The present invention relates to processes for producing electrical interconnects, and, more particularly, processes for producing high performance transmission lines and interconnects between integrated circuits, discrete devices, and passive components in highly integrated three-dimensional structures.
2. Description of Related Art
Increasingly complex electronic systems require increasingly denser structures of integrated circuits, passive components, and other discrete elements. Typical two-dimensional structures, where the elements are laid out on a printed circuit board or similar structure, no longer meet the size, weight, and performance requirements of advanced electronic systems. Hence, three-dimensional structures are being used to provide the needed levels of electronic circuit integration. These three-dimensional structures generally comprise multiple layers of devices along with multiple layers of interconnects to provide electrical connections between the devices.
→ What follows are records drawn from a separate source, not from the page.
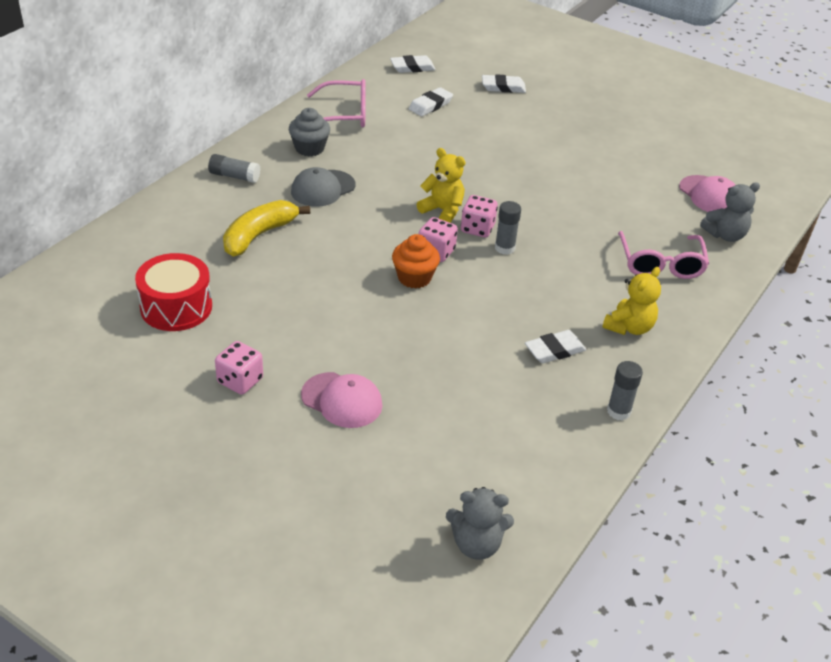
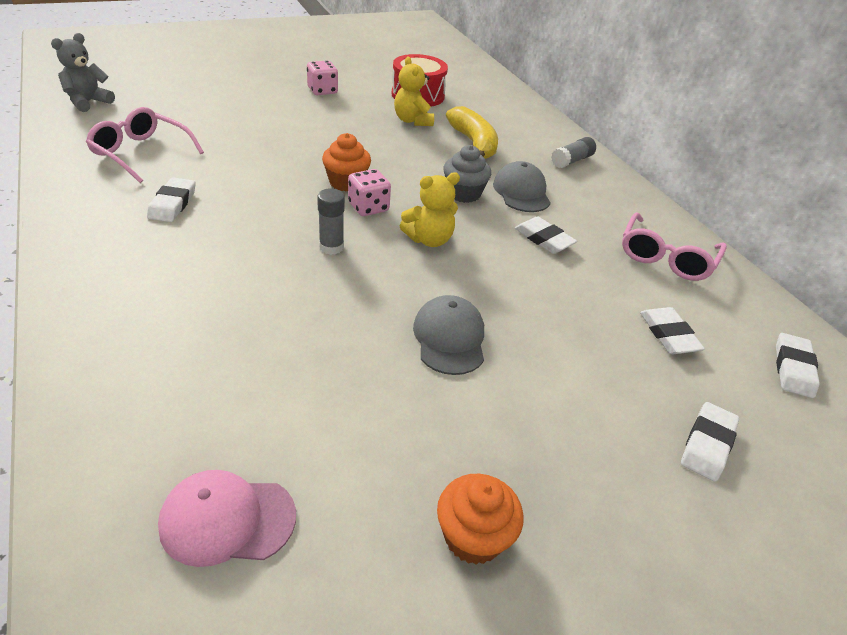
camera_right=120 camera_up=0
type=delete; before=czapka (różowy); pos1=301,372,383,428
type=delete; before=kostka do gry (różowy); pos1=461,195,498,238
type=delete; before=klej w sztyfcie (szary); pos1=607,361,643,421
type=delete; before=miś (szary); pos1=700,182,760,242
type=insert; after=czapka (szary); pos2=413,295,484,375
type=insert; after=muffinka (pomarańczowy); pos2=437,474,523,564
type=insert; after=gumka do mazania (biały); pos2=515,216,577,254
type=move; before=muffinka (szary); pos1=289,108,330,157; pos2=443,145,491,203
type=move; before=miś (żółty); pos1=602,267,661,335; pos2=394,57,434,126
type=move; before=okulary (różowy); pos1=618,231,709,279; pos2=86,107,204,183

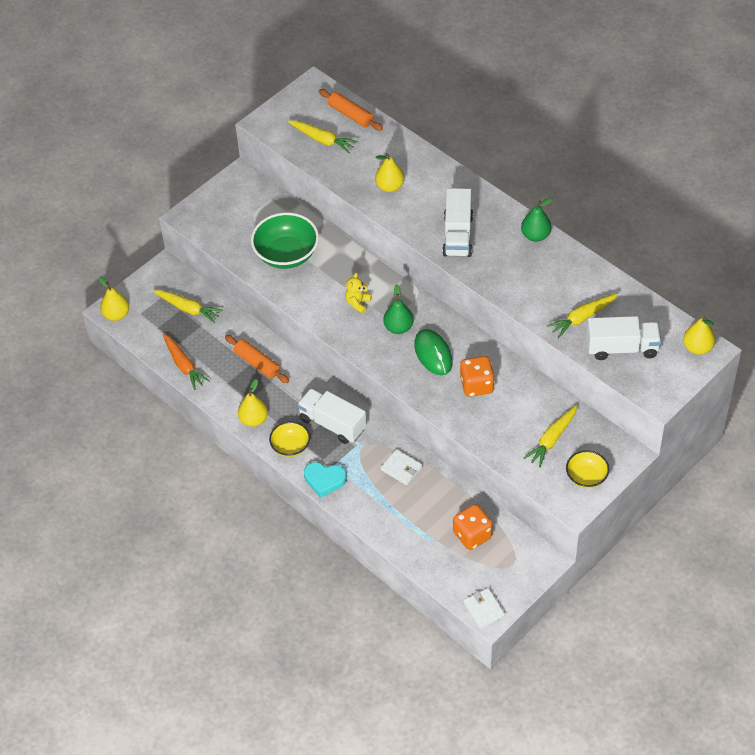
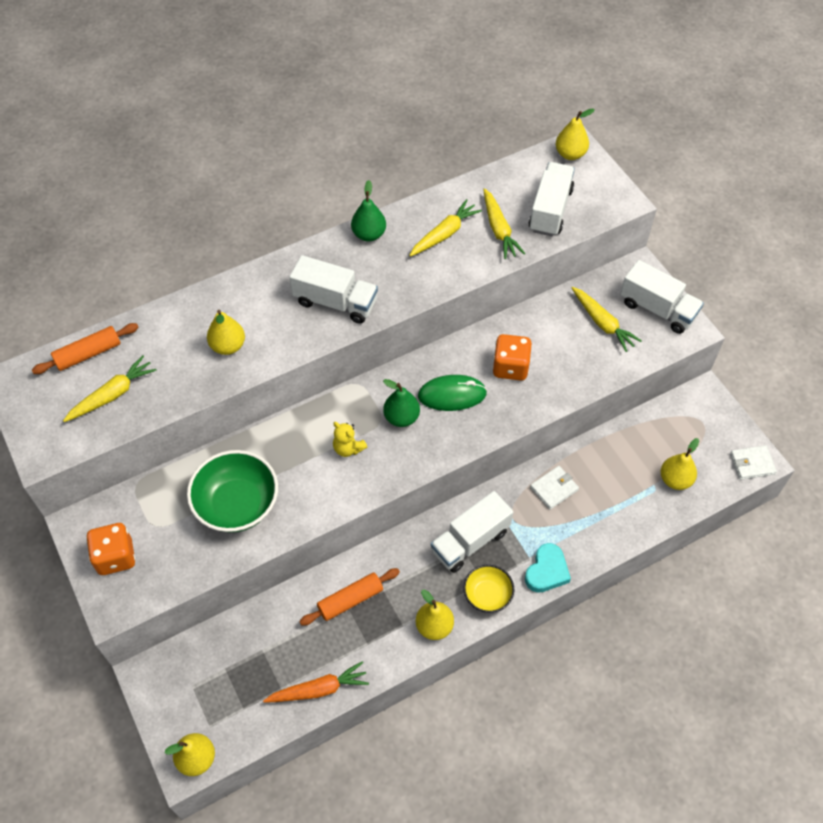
camera_right=-75 camera_up=5
type=insert; after=gruszka (żółty); pos2=661,438,699,490
type=move; before=marchewka (żółty); pos1=153,290,223,323; pos2=409,199,482,257
type=move; before=kostka do gry (pomarańczowy); pos1=453,504,492,550; pos2=86,523,136,575
type=replace; before=miska (żółty); after=ciężarówka (biały); pos1=566,450,609,488; pos2=620,260,704,334

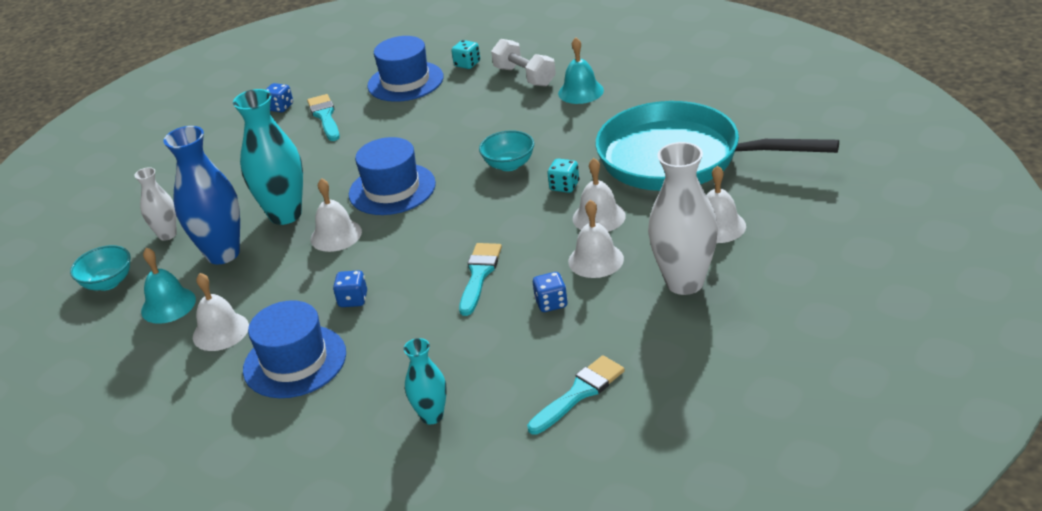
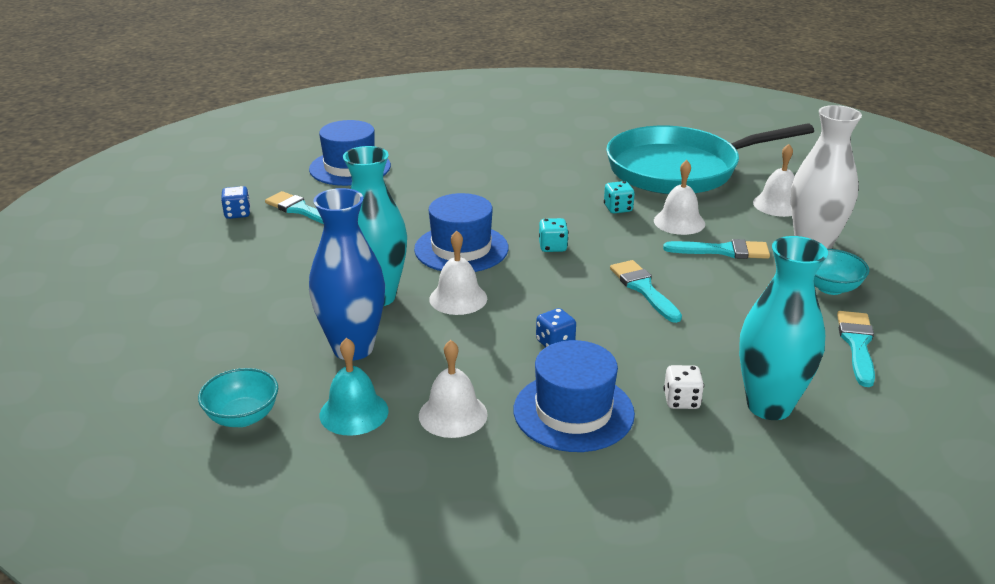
camera_right=-40 camera_up=-5
type=delete; before=wazon (biały); pos1=134,167,177,241
type=delete; before=hantel (biały); pos1=491,39,556,87
type=delete; before=kostka do gry (niebieski); pos1=533,272,568,312
type=delete; before=dzwonek (turkusowy); pos1=558,37,604,104
type=insert; after=kostka do gry (biały); pos2=664,365,704,409
type=move; before=kostka do gry (turkusowy); pos1=451,40,480,69; pos2=539,218,569,252
type=move; before=miska (turkusowy); pos1=479,130,534,171; pos2=814,249,869,295
type=replace; before=dzwonek (biały); after=pędzel (turkusowy); pos1=568,200,624,278; pos2=663,239,770,259
type=resize; before=wazon (turkusowy); pos1=403,338,447,424; pos2=739,236,828,420; scale=1.8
One approach for providing interconnects in a multiple layer structure is that used in high-density multilayer interconnect (HDMI) techniques. J. L. Licari and D. J. Smith in U.S. Pat. No. 5,485,038, issued Jan. 16, 1996, describe an HDMI structure using alternating conductor metallization and insulating layers. Licari, et al. disclose dielectric layers formed by curtain coating of ultraviolet photoimageable epoxy material and conductor layers formed on the dielectric layers by thin film printing, sputtering or plating. Vertical interconnects (vias) are formed through the dielectric layers to interconnect the metallization pattern on adjacent conductor layers.
The conventional polyimide materials used for RF packaging are not photoimageable. Thus, the metallization patterns and interlayer vias must be formed by photolithography, which typically involves applying, imaging, developing and removing a photoresist layer for each metallization and dielectric layer. Many process steps are thereby required for each layer. Plasma etching using photoresist is generally used to form the interconnect structures.
Plasma etching methods are limited in their ability to produce complex structures and are also restricted by practical considerations in the vertical depth of the features (a few microns). The depth restriction is due to the low etch rates of most plasma etching schemes for etching polymers (<3000 Å/min) and the lack of robust material masking. Complex structures such as via holes with tapered sidewalls, terraced structures or asymmetrically shaped features are also difficult to produce using plasma etching. Some laboratories have reported forming via holes in polyimide polymer films with sloped sidewalls. The method employed uses tapered erosion masks to obtain sloped etch features, but is limited in the range of sidewall angles and the depth of the etched features. Producing asymmetric structures (i.e., different sidewall profiles) is beyond the capability of current plasma etching technology.
S. Y. Chou in U.S. Pat. No. 5,772,905, “Nanoimprint Lithography,” issued Jun. 30, 1998, describes a process for molding structures in thermoplastic polymer film to create ultra-fine structures on or in a substrate. Chou discloses a nanoimprint process that presses a mold into the polymer film to form holes and trenches with high aspect ratios in structures less than 25 nanometers. The mold may consist of a thick layer of silicon dioxide on a silicon substrate and is patterned using electron beam lithography, reactive ion etching (RIE), and other methods. To form the vias and trenches, the mold is pressed into polymethylmethacrylate (PMMA) film spun on a silicon wafer. RIE is used to remove PMMA residue from the bottom of the molded via and trench regions. The vias and trenches are then metalized by using an evaporation technique. Alternatively, the molded and etched film may be used as a mask to support the formation of recesses in the substrate by an etching process. The recesses in the substrate can then be used to support further processing steps.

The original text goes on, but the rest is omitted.